:: TASK TO CARRY OUT ::
Render everything from the start of the records down to the line containing "7: (316, 25)" as a JSON list of strings, with one string for each line and blank lines omitted.
----- MATERIAL SUPPLIED
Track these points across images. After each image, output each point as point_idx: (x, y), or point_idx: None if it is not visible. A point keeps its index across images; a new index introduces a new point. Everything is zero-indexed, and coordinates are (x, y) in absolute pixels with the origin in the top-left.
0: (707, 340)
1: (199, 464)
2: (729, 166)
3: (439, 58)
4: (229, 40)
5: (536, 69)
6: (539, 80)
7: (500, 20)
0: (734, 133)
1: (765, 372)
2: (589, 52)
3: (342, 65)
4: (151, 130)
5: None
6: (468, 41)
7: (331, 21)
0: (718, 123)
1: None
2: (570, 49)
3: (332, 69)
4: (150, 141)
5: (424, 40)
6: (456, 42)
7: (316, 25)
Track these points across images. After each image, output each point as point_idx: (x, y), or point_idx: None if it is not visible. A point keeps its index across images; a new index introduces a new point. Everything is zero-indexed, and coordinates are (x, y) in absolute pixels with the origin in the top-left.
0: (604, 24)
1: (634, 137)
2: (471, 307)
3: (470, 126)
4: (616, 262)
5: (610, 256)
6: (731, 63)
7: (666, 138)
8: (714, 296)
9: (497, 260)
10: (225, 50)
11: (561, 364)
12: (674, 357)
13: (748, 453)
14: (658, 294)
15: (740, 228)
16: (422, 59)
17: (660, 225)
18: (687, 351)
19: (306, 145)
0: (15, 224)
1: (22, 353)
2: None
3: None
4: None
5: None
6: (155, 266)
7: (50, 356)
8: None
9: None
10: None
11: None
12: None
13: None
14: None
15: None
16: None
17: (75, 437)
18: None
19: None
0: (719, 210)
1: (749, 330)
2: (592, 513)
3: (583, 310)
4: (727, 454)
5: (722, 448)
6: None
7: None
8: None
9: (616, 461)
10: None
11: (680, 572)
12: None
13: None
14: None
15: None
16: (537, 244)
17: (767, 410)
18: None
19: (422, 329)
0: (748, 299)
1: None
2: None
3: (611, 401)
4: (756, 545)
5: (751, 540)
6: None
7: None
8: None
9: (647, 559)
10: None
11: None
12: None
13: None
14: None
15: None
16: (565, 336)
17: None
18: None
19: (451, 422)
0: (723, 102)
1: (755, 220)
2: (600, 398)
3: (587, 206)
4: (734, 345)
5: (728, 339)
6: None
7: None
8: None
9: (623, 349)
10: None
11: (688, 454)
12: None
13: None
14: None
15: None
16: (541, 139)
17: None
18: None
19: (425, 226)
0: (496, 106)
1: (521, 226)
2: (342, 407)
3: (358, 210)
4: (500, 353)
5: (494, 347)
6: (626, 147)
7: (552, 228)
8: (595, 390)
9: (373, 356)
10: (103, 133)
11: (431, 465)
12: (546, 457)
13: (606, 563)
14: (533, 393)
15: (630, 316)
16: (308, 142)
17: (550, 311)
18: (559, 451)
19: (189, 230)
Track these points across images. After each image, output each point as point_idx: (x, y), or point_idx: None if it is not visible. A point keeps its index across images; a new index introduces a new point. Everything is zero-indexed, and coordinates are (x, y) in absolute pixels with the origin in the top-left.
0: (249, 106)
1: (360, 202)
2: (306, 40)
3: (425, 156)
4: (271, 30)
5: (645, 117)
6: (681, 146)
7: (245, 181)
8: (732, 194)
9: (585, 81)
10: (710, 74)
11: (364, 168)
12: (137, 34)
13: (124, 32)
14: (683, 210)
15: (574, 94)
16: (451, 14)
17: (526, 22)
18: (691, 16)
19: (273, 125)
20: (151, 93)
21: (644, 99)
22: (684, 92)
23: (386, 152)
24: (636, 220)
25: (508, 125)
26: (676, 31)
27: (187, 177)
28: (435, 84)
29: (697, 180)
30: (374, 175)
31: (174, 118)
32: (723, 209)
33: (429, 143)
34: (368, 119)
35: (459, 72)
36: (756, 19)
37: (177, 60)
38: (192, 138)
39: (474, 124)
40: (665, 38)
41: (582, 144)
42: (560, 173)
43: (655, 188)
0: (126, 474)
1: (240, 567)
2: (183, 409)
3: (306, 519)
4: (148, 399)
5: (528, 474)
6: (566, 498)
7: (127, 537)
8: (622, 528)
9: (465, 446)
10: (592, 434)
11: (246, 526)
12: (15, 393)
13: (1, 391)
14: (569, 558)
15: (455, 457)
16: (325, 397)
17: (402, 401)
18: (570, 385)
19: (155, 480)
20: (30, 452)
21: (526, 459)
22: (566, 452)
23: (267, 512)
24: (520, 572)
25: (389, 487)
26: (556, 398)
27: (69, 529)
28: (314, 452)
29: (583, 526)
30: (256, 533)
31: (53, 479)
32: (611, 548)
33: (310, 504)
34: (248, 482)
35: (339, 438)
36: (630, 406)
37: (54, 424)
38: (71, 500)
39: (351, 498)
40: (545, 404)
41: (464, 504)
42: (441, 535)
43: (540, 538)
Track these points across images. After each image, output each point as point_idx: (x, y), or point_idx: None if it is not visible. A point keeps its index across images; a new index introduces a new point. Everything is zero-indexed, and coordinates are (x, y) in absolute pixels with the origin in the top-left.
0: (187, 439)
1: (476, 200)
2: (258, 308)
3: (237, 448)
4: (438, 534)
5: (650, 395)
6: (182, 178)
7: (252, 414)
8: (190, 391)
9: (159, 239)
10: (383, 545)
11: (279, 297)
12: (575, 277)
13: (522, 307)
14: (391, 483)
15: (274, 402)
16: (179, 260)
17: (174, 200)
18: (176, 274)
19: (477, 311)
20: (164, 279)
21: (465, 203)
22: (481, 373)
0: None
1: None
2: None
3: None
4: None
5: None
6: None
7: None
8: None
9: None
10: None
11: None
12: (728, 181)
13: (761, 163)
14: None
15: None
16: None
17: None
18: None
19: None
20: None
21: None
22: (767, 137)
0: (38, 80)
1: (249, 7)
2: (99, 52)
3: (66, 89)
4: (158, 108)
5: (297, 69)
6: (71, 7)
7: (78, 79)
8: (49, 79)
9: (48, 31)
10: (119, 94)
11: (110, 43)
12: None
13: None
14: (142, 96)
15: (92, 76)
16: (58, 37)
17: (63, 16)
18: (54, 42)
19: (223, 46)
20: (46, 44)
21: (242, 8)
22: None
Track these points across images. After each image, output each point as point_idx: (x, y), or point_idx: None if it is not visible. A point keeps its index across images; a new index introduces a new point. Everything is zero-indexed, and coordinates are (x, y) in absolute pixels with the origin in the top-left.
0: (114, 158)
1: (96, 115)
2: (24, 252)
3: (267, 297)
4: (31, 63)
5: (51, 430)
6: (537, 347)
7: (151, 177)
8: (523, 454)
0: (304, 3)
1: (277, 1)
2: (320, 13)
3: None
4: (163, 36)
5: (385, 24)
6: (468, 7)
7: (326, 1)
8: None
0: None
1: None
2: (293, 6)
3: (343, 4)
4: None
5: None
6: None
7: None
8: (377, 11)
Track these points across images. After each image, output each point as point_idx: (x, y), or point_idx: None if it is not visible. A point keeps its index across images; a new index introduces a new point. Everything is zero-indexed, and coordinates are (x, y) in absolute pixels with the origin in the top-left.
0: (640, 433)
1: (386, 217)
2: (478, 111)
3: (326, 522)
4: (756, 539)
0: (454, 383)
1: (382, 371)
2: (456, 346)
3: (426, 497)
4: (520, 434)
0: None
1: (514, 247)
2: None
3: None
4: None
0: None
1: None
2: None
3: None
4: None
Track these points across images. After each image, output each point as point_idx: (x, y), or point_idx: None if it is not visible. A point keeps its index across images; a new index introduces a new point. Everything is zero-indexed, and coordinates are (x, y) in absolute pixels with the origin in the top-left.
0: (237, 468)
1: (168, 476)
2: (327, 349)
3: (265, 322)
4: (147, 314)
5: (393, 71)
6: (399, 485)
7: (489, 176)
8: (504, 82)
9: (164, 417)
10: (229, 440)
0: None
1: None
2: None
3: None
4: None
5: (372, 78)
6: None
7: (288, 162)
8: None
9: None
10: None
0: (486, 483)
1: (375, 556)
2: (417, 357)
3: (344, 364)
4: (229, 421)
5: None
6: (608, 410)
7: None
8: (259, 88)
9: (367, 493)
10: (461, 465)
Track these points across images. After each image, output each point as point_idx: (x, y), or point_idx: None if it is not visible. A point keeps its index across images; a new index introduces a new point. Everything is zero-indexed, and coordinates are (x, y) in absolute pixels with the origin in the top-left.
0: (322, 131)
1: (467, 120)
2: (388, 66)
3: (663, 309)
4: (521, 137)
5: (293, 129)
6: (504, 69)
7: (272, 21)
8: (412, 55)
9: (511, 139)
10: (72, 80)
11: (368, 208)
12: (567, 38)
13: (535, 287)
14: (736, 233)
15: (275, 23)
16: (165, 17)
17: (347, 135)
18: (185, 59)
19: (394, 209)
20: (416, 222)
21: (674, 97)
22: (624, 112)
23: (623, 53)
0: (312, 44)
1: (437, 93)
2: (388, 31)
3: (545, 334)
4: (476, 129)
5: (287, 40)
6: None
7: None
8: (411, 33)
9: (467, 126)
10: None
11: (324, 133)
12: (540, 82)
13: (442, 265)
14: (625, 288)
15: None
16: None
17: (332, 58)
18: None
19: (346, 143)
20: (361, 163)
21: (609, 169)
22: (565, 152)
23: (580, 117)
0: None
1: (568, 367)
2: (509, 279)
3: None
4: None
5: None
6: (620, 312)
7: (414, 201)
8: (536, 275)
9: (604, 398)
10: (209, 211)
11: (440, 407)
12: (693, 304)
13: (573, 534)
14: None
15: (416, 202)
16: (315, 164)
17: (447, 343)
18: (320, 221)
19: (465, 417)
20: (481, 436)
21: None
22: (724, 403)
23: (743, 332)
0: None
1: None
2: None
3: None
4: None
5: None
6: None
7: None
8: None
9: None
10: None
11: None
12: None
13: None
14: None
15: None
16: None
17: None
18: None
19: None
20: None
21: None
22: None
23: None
----------
:: EXERCISE RESULT ::
[
  "Track these points across images. After each image, output each point as point_idx: (x, y), or point_idx: None if it is not visible. A point keeps its index across images; a new index introduces a new point. Everything is zero-indexed, and coordinates are (x, y) in absolute pixels with the origin in the top-left.",
  "0: (707, 340)",
  "1: (199, 464)",
  "2: (729, 166)",
  "3: (439, 58)",
  "4: (229, 40)",
  "5: (536, 69)",
  "6: (539, 80)",
  "7: (500, 20)",
  "0: (734, 133)",
  "1: (765, 372)",
  "2: (589, 52)",
  "3: (342, 65)",
  "4: (151, 130)",
  "5: None",
  "6: (468, 41)",
  "7: (331, 21)",
  "0: (718, 123)",
  "1: None",
  "2: (570, 49)",
  "3: (332, 69)",
  "4: (150, 141)",
  "5: (424, 40)",
  "6: (456, 42)",
  "7: (316, 25)"
]